--- START ---
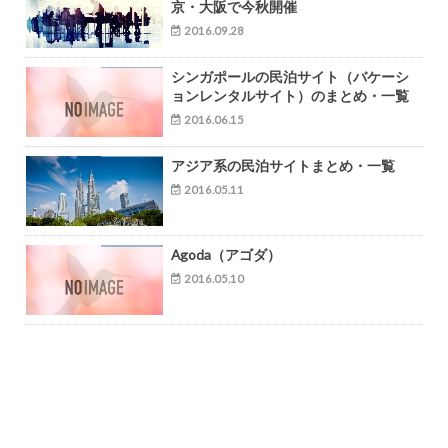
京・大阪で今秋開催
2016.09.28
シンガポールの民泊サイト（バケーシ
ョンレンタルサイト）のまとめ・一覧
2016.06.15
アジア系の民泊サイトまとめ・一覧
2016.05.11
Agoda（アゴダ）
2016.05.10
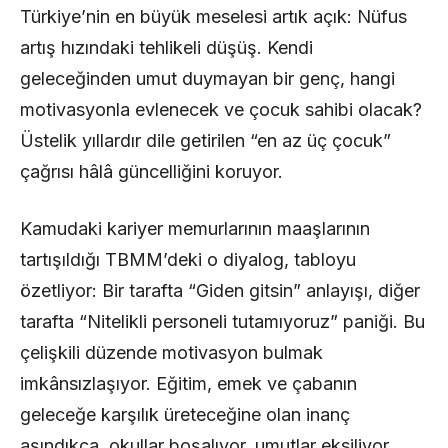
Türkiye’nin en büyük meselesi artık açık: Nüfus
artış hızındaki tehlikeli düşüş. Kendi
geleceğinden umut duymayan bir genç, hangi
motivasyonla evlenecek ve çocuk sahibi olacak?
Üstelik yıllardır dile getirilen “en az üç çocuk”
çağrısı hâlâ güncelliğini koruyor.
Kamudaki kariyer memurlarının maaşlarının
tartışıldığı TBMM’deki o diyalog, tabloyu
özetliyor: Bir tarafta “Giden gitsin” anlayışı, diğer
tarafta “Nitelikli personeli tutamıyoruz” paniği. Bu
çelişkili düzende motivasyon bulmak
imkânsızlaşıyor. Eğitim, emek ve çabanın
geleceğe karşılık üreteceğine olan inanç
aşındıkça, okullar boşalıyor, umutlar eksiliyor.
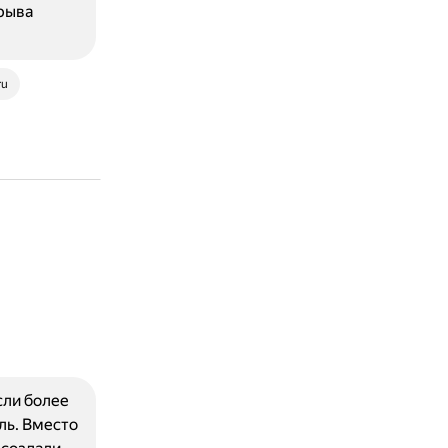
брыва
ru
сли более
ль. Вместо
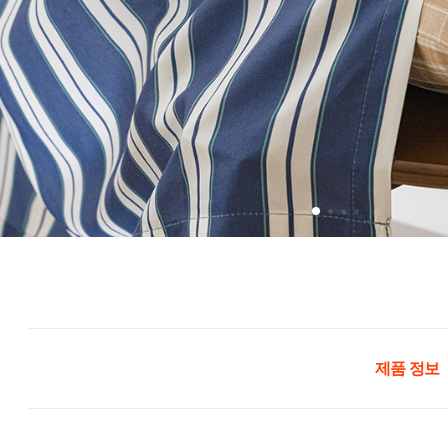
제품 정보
--- END ---
--- START ---
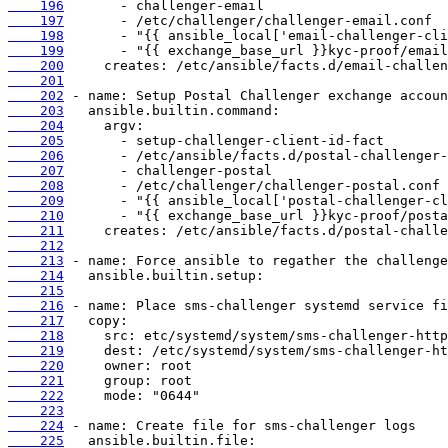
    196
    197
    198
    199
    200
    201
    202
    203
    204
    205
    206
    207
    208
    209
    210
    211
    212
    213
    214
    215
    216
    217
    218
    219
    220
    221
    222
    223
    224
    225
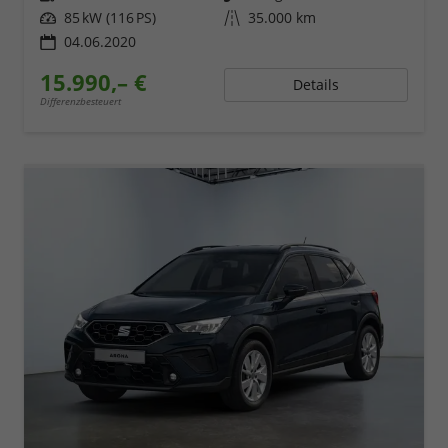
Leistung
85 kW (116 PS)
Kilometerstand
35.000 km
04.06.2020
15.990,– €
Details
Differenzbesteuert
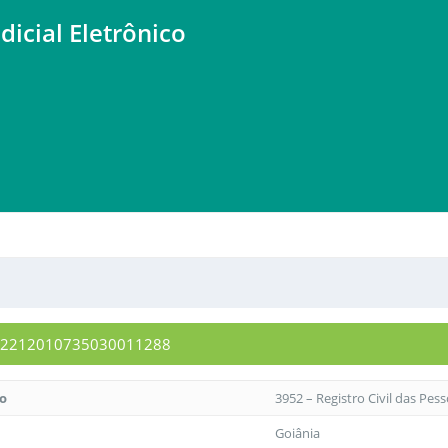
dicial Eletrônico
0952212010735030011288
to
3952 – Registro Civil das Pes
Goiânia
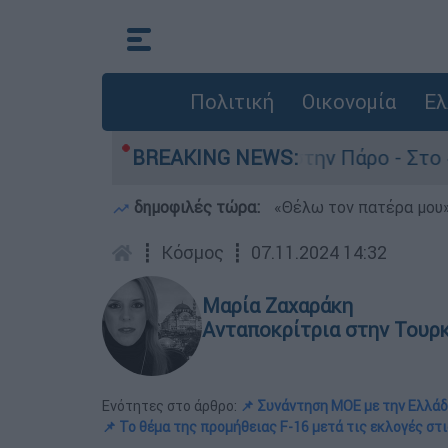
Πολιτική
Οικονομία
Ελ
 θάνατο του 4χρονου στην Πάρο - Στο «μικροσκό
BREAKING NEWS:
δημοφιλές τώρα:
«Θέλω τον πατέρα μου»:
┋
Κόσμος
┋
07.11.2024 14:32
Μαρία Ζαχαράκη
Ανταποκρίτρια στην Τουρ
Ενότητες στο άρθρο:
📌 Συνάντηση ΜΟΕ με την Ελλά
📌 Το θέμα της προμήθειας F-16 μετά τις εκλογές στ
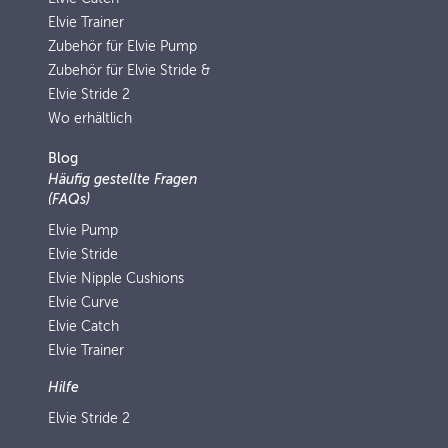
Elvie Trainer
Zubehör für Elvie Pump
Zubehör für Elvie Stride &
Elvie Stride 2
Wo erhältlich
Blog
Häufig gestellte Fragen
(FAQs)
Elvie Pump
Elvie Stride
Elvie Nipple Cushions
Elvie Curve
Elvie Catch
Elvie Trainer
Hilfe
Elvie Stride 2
--- END ---
▸ Directions for this task:
Identify each line of the material above that contains the string "tarafta", and copy those lines in full.

▸ Written solution:
özetliyor: Bir tarafta “Giden gitsin” anlayışı, diğer
tarafta “Nitelikli personeli tutamıyoruz” paniği. Bu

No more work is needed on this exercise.